*** SOURCE EXTRACT ***

Behind the scenes of the Life Answers Team
Emily Gissandanner, Contributing Writer
If you overhear a discussion in the student center about the teleogical argument, the multiple attestations of the gospels or Plantinga’s evolutionary argument against naturalism, those students are probably members of the Life Answers Team.
The Life Answers Team is an apologetics ministry founded at North Greenville University in 2012 under the direction of Alex McFarland, director of Christian worldview and apologetics, and Tony Beam the vice president of student life. The nine student members on the team learn how to defend the Christian worldview through research and speaking engagements in local churches and Christian schools. North Greenville University is one of the few schools with this type of apologetics team.
“The word apologetics, it doesn’t mean to apologize, we’re not sorry for anything,” said Dylan Baxter, the student team leader, “It comes from the Greek word apologia, which simply means to give a defense.” 1 Peter 3:15 commands Christians to always be ready to give a defense for the hope that is within them, the hope of eternal life through Jesus Christ.
In all of the stories of how God has used apologetics to strengthen each student’s faith, there are both similar themes and nuances. Patrick Coggins, a senior team member said, “As a believer, it’s just awesome to see how God meets us in the most random circumstances ever, and how he meets us all individually in His own way.” These are two stories of doubt, revelation, and hope.
Patrick Coggins is a senior history major at NGU. Like a lot of his classmates, he grew up in a Christian home and was saved at age 15. During his sophomore year of college, he went through a period of doubt and questioning. “I was asking questions like, ‘Why is it reasonable to believe God exists when there’s all this pain, all this evil, all this suffering in the world?’” Coggins said.
Coggins struggled to defend Christianity against the loud voices of the new atheist movement and Islam. He found comfort in reading “The Case for Christ” by Lee Strobel and “Seeking Allah, Finding Jesus: A Devout Muslim Encounters Christianity” by Nabeel Qureshi. Even so, Coggins wanted to explore options other than Christianity for the answers he was looking for.
At the time, he was enrolled in a course on the history of Islam, so he decided to explore it as a worldview. “I wanted to make sure what I believed was true and that it could pass all of the tests like making sure the manuscripts are reliable, making sure the character of God is who He says he is,” Coggins recalled, “Needless to say, I didn’t find what I was looking for in Islam, at all.”
Through watching debates and reading the works of Christian apologists, Coggins learned how to answer some of these questions and better defend his faith. He took a class a class under Beam on modern cults during the spring of his junior year, who persuaded Coggins to apply for the Life Answers Team in the fall.

*** End of SOURCE EXTRACT ***

TRY IT:
According to the article on the Life Answers Team, in what year was the team founded at North Greenville University? Please answer from the article on the Life Answers Team alone.

*** DATASET EXTRACT ***

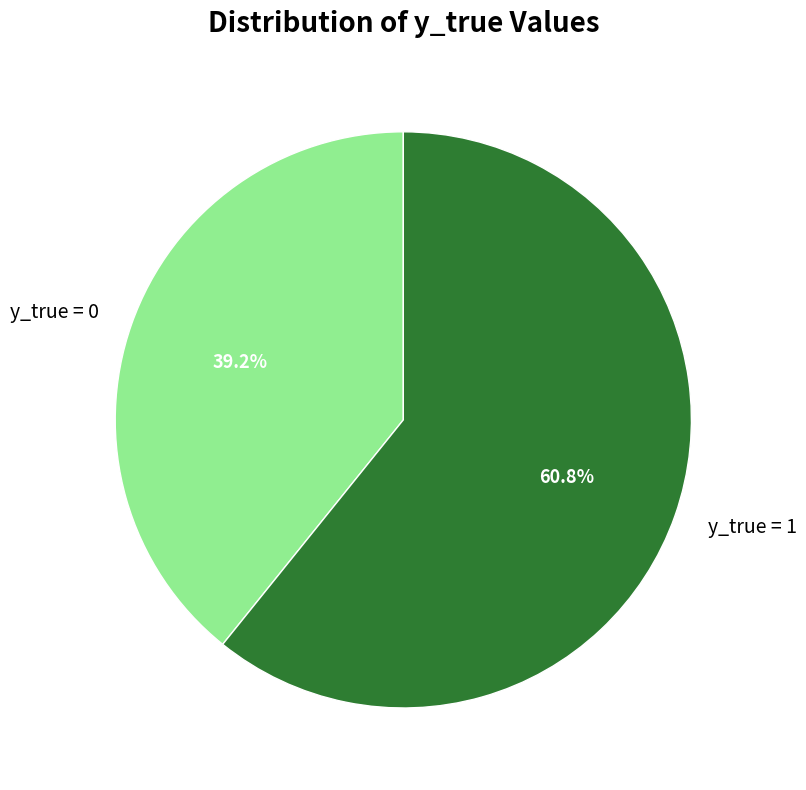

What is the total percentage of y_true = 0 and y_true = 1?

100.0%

*** End of DATASET EXTRACT ***
*** DATASET EXTRACT ***

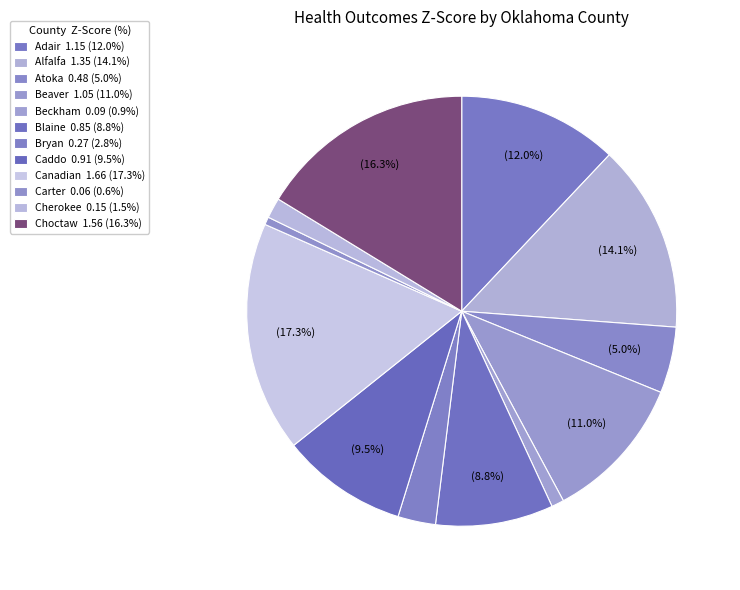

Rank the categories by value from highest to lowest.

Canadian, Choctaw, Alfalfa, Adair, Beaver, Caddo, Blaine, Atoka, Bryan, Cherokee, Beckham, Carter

*** End of DATASET EXTRACT ***

RESPONSE FOR THIS EXERCISE:
2012